Flames of hate and of love.

Matthew gospel chapter 12.

It’s been a terrible week for religion hasn’t it?! Here in the United Kingdom lots of us are hooked on a television dramatization of the Wolf Hall novels by Hilary Mantel about Tudor England when Thomas Cromwell was advising king Henry VIII. In those days we burnt alive those we called heretics: that is people who disagreed with us. Few people are more dangerous than those who think they know exactly what God wants and have the power to pursue their beliefs in God’s name. Of course ISIS is utterly unrepresentative of Islam today. Let’s be profoundly thankful for that. But they think they know what God wants and in God’s name they have burnt a man alive. In 16th century Tudor England religion and politics couldn’t be separated out. They burnt people alive because they were afraid of political upheaval if they allowed ‘heretical’ religious ideas to get a foothold. They could have taught ISIS a ghastly thing or two.

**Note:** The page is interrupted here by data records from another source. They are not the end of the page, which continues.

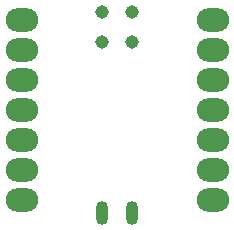
<source format=gbr>
%TF.GenerationSoftware,KiCad,Pcbnew,(6.0.4)*%
%TF.CreationDate,2022-05-16T19:34:58+01:00*%
%TF.ProjectId,Macropad v2,4d616372-6f70-4616-9420-76322e6b6963,rev?*%
%TF.SameCoordinates,Original*%
%TF.FileFunction,Paste,Bot*%
%TF.FilePolarity,Positive*%
%FSLAX46Y46*%
G04 Gerber Fmt 4.6, Leading zero omitted, Abs format (unit mm)*
G04 Created by KiCad (PCBNEW (6.0.4)) date 2022-05-16 19:34:58*
%MOMM*%
%LPD*%
G01*
G04 APERTURE LIST*
%ADD10O,2.748280X1.998980*%
%ADD11O,1.016000X2.032000*%
%ADD12C,1.143000*%
G04 APERTURE END LIST*
D10*
%TO.C,U1*%
X149665820Y-49682947D03*
X149665820Y-52222947D03*
X149665820Y-54762947D03*
X149665820Y-57302947D03*
X149665820Y-59842947D03*
X149665820Y-62382947D03*
X149665820Y-64922947D03*
X133501260Y-64922947D03*
X133501260Y-62382947D03*
X133501260Y-59842947D03*
X133501260Y-57302947D03*
X133501260Y-54762947D03*
X133501260Y-52222947D03*
X133501260Y-49682947D03*
D11*
X142798940Y-66000767D03*
X140248940Y-66000767D03*
D12*
X142800137Y-48996580D03*
X140260137Y-48996580D03*
X142800137Y-51536580D03*
X140260137Y-51536580D03*
%TD*%
M02*

</source>
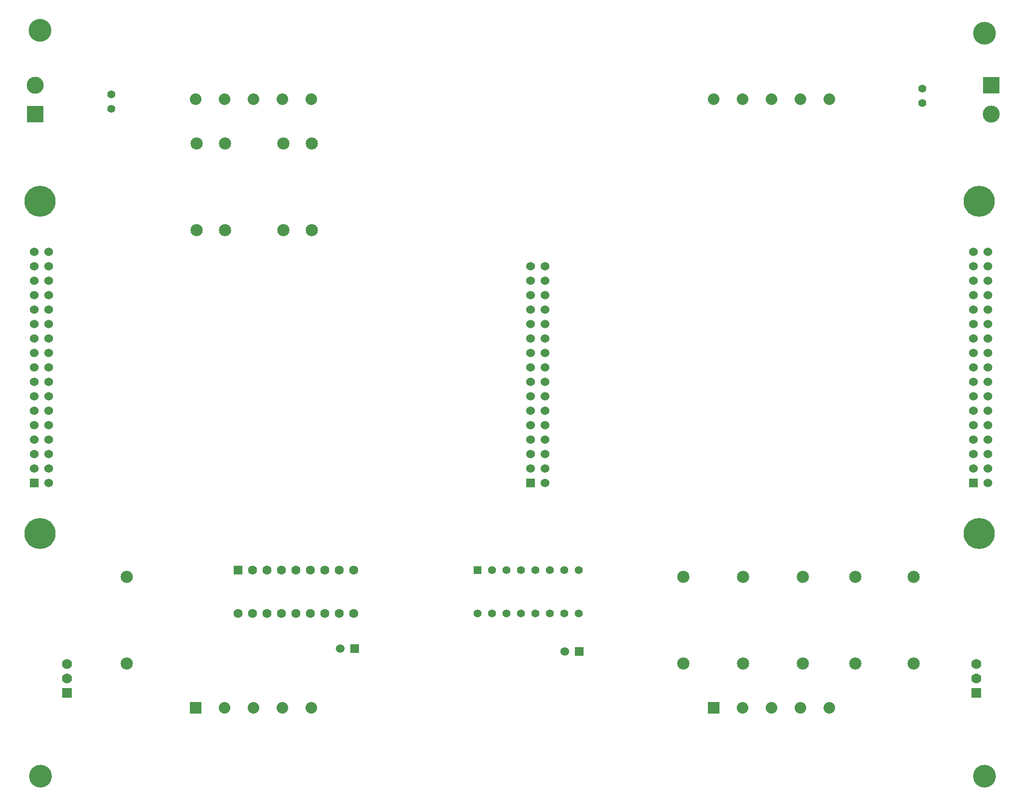
<source format=gbs>
G04 (created by PCBNEW (2013-07-07 BZR 4022)-stable) date 12/17/2014 10:58:18 AM*
%MOIN*%
G04 Gerber Fmt 3.4, Leading zero omitted, Abs format*
%FSLAX34Y34*%
G01*
G70*
G90*
G04 APERTURE LIST*
%ADD10C,0.00590551*%
%ADD11R,0.08X0.08*%
%ADD12C,0.08*%
%ADD13R,0.0629921X0.0629921*%
%ADD14C,0.0629921*%
%ADD15R,0.055X0.055*%
%ADD16C,0.055*%
%ADD17C,0.07*%
%ADD18R,0.07X0.07*%
%ADD19C,0.0843701*%
%ADD20R,0.06X0.06*%
%ADD21C,0.06*%
%ADD22R,0.1181X0.1181*%
%ADD23C,0.1181*%
%ADD24C,0.215*%
%ADD25C,0.15748*%
G04 APERTURE END LIST*
G54D10*
G54D11*
X40212Y-81444D03*
G54D12*
X42212Y-81444D03*
X44212Y-81444D03*
X46212Y-81444D03*
X46212Y-39318D03*
X44212Y-39318D03*
X42212Y-39318D03*
X40212Y-39318D03*
X48212Y-81444D03*
X48212Y-39318D03*
G54D13*
X43145Y-71925D03*
G54D14*
X44145Y-71925D03*
X45145Y-71925D03*
X46145Y-71925D03*
X47145Y-71925D03*
X48145Y-71925D03*
X49145Y-71925D03*
X50145Y-71925D03*
X51145Y-71925D03*
X51145Y-74925D03*
X50145Y-74925D03*
X49145Y-74925D03*
X48145Y-74925D03*
X47145Y-74925D03*
X46145Y-74925D03*
X45145Y-74925D03*
X44145Y-74925D03*
X43145Y-74925D03*
G54D15*
X59688Y-71925D03*
G54D16*
X60688Y-71925D03*
X61688Y-71925D03*
X62688Y-71925D03*
X63688Y-71925D03*
X64688Y-71925D03*
X65688Y-71925D03*
X66688Y-71925D03*
X66688Y-74925D03*
X65688Y-74925D03*
X64688Y-74925D03*
X63688Y-74925D03*
X62688Y-74925D03*
X61688Y-74925D03*
X60688Y-74925D03*
X59688Y-74925D03*
G54D17*
X31299Y-78429D03*
X31299Y-79429D03*
G54D18*
X31299Y-80429D03*
G54D17*
X94192Y-78429D03*
X94192Y-79429D03*
G54D18*
X94192Y-80429D03*
G54D16*
X90452Y-38574D03*
X90452Y-39574D03*
X34370Y-39980D03*
X34370Y-38980D03*
G54D11*
X76039Y-81444D03*
G54D12*
X78039Y-81444D03*
X80039Y-81444D03*
X82039Y-81444D03*
X82039Y-39318D03*
X80039Y-39318D03*
X78039Y-39318D03*
X76039Y-39318D03*
X84039Y-81444D03*
X84039Y-39318D03*
G54D19*
X35433Y-78393D03*
X35433Y-72393D03*
G54D20*
X66740Y-77559D03*
G54D21*
X65740Y-77559D03*
G54D19*
X40255Y-48374D03*
X40255Y-42374D03*
X89862Y-78393D03*
X89862Y-72393D03*
X85826Y-72393D03*
X85826Y-78393D03*
X42224Y-48374D03*
X42224Y-42374D03*
X73917Y-72393D03*
X73917Y-78393D03*
X78051Y-72393D03*
X78051Y-78393D03*
X82185Y-72393D03*
X82185Y-78393D03*
X48228Y-48374D03*
X48228Y-42374D03*
X46259Y-48374D03*
X46259Y-42374D03*
G54D20*
X51188Y-77362D03*
G54D21*
X50188Y-77362D03*
G54D22*
X95236Y-38370D03*
G54D23*
X95236Y-40370D03*
G54D22*
X29094Y-40370D03*
G54D23*
X29094Y-38370D03*
G54D20*
X29027Y-65874D03*
G54D21*
X30027Y-65874D03*
X29027Y-64874D03*
X30027Y-64874D03*
X29027Y-63874D03*
X30027Y-63874D03*
X29027Y-62874D03*
X30027Y-62874D03*
X29027Y-61874D03*
X30027Y-61874D03*
X29027Y-60874D03*
X30027Y-60874D03*
X29027Y-59874D03*
X30027Y-59874D03*
X29027Y-58874D03*
X30027Y-58874D03*
X29027Y-57874D03*
X30027Y-57874D03*
X29027Y-56874D03*
X30027Y-56874D03*
G54D24*
X29427Y-69374D03*
G54D21*
X29027Y-55874D03*
X30027Y-55874D03*
X29027Y-54874D03*
X30027Y-54874D03*
X29027Y-53874D03*
X30027Y-53874D03*
X29027Y-52874D03*
X30027Y-52874D03*
X29027Y-51874D03*
X30027Y-51874D03*
X29027Y-50874D03*
X30027Y-50874D03*
X29027Y-49874D03*
X30027Y-49874D03*
G54D24*
X29427Y-46374D03*
G54D20*
X93988Y-65874D03*
G54D21*
X94988Y-65874D03*
X93988Y-64874D03*
X94988Y-64874D03*
X93988Y-63874D03*
X94988Y-63874D03*
X93988Y-62874D03*
X94988Y-62874D03*
X93988Y-61874D03*
X94988Y-61874D03*
X93988Y-60874D03*
X94988Y-60874D03*
X93988Y-59874D03*
X94988Y-59874D03*
X93988Y-58874D03*
X94988Y-58874D03*
X93988Y-57874D03*
X94988Y-57874D03*
X93988Y-56874D03*
X94988Y-56874D03*
G54D24*
X94388Y-69374D03*
G54D21*
X93988Y-55874D03*
X94988Y-55874D03*
X93988Y-54874D03*
X94988Y-54874D03*
X93988Y-53874D03*
X94988Y-53874D03*
X93988Y-52874D03*
X94988Y-52874D03*
X93988Y-51874D03*
X94988Y-51874D03*
X93988Y-50874D03*
X94988Y-50874D03*
X93988Y-49874D03*
X94988Y-49874D03*
G54D24*
X94388Y-46374D03*
G54D20*
X63377Y-65897D03*
G54D21*
X64377Y-65897D03*
X63377Y-60897D03*
X64377Y-64897D03*
X63377Y-59897D03*
X64377Y-63897D03*
X63377Y-58897D03*
X64377Y-62897D03*
X63377Y-57897D03*
X64377Y-61897D03*
X63377Y-56897D03*
X64377Y-60897D03*
X63377Y-55897D03*
X64377Y-59897D03*
X63377Y-54897D03*
X64377Y-58897D03*
X63377Y-53897D03*
X64377Y-57897D03*
X63377Y-52897D03*
X64377Y-56897D03*
X63377Y-51897D03*
X64377Y-55897D03*
X63377Y-50897D03*
X64377Y-54897D03*
X64377Y-53897D03*
X64377Y-52897D03*
X64377Y-50897D03*
X63377Y-64897D03*
X63377Y-63897D03*
X63377Y-62897D03*
X63377Y-61897D03*
X64377Y-51897D03*
G54D25*
X29440Y-34570D03*
X29480Y-86196D03*
X94755Y-86204D03*
X94763Y-34771D03*
M02*

</source>
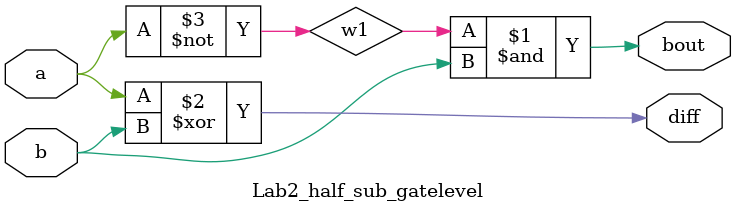
<source format=v>
module Lab2_half_sub_gatelevel(input a, b, output diff, bout);
    wire    w1;

    not      G1(w1, a);
    and #(2) G2(bout, w1, b);
    xor #(4) G3(diff, a, b);
endmodule
</source>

In chapter 12 of his gospel Matthew presents us with some stories about religious leaders who were sure they also knew what God wanted. Their certainty would lead rapidly to the crucifixion of Jesus of Nazareth.

Look at verses 9 to 14 of chapter 12 – the story of a man with a withered hand. His condition was presumably seen as ‘just the way things are’. When Jesus appears in the synagogue the congregation gets nervous. Jesus already has a reputation for not accepting the way things are. What will he get up to here, today? What we are really nervous about, they must have been thinking, is the way he keeps breaking the rules that God has laid down.

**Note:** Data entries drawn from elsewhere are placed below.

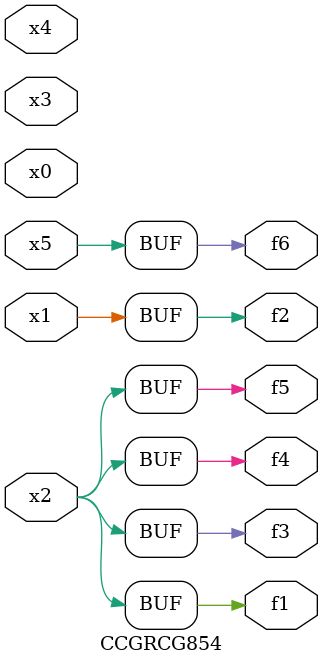
<source format=v>
module CCGRCG854(
	input x0, x1, x2, x3, x4, x5,
	output f1, f2, f3, f4, f5, f6
);
	assign f1 = x2;
	assign f2 = x1;
	assign f3 = x2;
	assign f4 = x2;
	assign f5 = x2;
	assign f6 = x5;
endmodule

</source>
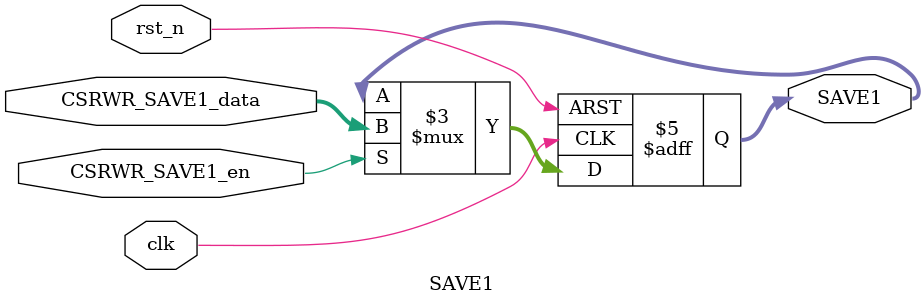
<source format=v>
module SAVE1 (
    input               clk,
    input               rst_n,

    input               CSRWR_SAVE1_en,
    input        [31:0] CSRWR_SAVE1_data,

    output  reg  [31:0] SAVE1
);
    
    always @(posedge clk or negedge rst_n) begin
        if(!rst_n)
            SAVE1 <= 32'b0;
        else if(CSRWR_SAVE1_en)
            SAVE1 <= CSRWR_SAVE1_data;
    end

endmodule
</source>
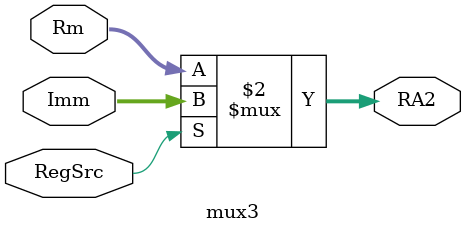
<source format=v>
module mux3(
    output [3:0] RA2,
    input RegSrc,
    input [3:0] Rm,
    input [3:0] Imm
);
    assign
        RA2 = (RegSrc==0) ? Rm : Imm;
endmodule
</source>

In Mark’s version of this story Jesus asks the man to stand out. Jesus is asking him to take a personal risk, to take a step of faith, to use that part of his body that was not withered. So there they are, the two of them, Jesus and the man, standing there in full view of a crowd who are just waiting to see if Jesus will break the religious rules. They expect Jesus will and they are ready to pounce. They are so rule-bound they can’t see the love-in-action that knows when rules should be broken. They can’t deny the facts. People are being healed. But people who break the religious rules must be in the service of Satan mustn’t they? They can’t be one of us can they? Being rule bound can lead to cynicism and denial about love-in-action as we see in verses 22 to 30 of this chapter.

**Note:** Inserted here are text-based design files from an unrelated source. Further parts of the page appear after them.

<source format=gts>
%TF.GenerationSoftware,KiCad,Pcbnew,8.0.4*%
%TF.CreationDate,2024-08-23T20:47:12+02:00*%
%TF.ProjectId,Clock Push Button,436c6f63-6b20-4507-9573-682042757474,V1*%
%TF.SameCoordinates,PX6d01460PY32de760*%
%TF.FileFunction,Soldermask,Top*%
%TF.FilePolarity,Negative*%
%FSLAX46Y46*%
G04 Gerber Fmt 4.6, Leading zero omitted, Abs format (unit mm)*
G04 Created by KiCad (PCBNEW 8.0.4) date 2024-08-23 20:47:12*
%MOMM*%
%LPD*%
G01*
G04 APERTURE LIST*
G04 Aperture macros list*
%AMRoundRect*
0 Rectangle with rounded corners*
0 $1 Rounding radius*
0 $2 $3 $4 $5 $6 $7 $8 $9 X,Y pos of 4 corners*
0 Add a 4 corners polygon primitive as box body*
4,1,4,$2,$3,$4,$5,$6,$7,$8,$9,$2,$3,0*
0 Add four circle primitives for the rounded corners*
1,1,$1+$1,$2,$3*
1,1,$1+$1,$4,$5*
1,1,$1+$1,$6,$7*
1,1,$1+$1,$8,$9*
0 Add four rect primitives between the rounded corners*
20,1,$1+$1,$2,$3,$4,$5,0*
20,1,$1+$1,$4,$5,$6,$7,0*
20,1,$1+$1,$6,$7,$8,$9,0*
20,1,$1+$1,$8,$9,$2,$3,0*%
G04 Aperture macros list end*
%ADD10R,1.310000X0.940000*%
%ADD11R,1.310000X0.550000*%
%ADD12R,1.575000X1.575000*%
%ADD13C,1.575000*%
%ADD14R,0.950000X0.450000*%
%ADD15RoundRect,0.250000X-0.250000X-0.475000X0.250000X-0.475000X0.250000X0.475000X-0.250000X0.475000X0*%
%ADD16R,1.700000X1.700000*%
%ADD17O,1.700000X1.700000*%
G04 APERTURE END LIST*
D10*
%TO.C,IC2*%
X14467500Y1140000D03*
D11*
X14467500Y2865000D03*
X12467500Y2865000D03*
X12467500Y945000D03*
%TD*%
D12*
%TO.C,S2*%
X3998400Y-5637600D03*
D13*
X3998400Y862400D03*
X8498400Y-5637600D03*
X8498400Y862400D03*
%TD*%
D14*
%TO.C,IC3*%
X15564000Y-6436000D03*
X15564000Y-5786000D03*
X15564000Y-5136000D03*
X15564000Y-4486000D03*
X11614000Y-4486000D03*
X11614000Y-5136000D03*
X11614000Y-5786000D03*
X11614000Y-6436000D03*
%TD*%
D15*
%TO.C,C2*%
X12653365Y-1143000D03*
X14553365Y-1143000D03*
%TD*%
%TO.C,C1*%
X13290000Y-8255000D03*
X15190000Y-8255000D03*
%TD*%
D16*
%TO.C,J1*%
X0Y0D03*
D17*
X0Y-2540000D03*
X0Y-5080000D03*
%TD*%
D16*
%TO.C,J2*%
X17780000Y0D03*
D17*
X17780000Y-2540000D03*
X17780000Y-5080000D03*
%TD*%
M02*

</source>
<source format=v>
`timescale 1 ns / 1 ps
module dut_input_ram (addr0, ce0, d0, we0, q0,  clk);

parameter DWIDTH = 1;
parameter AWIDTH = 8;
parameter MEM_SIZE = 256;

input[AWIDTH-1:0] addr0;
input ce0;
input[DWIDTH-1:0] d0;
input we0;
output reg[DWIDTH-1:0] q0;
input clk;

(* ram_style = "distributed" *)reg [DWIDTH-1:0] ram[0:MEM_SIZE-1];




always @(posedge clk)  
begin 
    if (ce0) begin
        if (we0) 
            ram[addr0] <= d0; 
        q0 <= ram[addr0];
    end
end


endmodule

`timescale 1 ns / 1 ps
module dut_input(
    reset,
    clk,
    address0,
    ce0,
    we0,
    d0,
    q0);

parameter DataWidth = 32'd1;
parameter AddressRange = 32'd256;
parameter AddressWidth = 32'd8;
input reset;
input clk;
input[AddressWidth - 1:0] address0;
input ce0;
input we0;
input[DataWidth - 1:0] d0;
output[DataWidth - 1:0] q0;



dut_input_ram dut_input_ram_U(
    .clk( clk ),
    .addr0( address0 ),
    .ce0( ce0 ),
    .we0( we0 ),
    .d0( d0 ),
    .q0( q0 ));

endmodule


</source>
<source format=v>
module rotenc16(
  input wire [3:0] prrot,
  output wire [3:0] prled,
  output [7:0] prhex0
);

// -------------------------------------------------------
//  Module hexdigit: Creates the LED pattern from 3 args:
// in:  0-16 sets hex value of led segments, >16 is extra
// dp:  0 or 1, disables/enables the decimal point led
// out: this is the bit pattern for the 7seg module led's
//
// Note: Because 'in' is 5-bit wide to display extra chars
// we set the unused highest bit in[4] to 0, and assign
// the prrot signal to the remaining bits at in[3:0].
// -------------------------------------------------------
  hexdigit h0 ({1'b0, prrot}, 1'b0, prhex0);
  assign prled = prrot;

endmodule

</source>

In his book, ‘The Crucified Is No Stranger’, Sebastian Moore says “We will murder to protect our mediocrity” – the mediocrity of keeping religious rules in the name of God, of accepting the way things are. Jesus is more concerned with the sheep that has fallen into a pit (verse 11). The needs of the sheep, or the man with the withered hand, overrule the religious demand to keep the Sabbath. Love overrules mediocrity; in this case the mediocrity of law-keeping. “It is lawful to do good on the Sabbath” (verse 12) Sebastian Moore suggests there is an innocent child within each of us and we are afraid of our vulnerability. If we gave the child in us any chance who knows what might happen? Everything might go to pot. Us adults need order and stability. We cannot allow the reign of love to have any part in our safely ordered society. So, out of fear of that vulnerable part of us, Sebastian Moore suggests we will sometimes murder and lie, even crucify, just as Jesus was crucified, to protect our defences and preserve our mediocrity.

A truly religious community (no matter what its rules and beliefs) will be one in which people are being healed (in the broadest sense of that word) in ways that challenge the accepted limits of what is reasonable and what is ‘natural’. Such healing will cause wonder and sometimes persecution.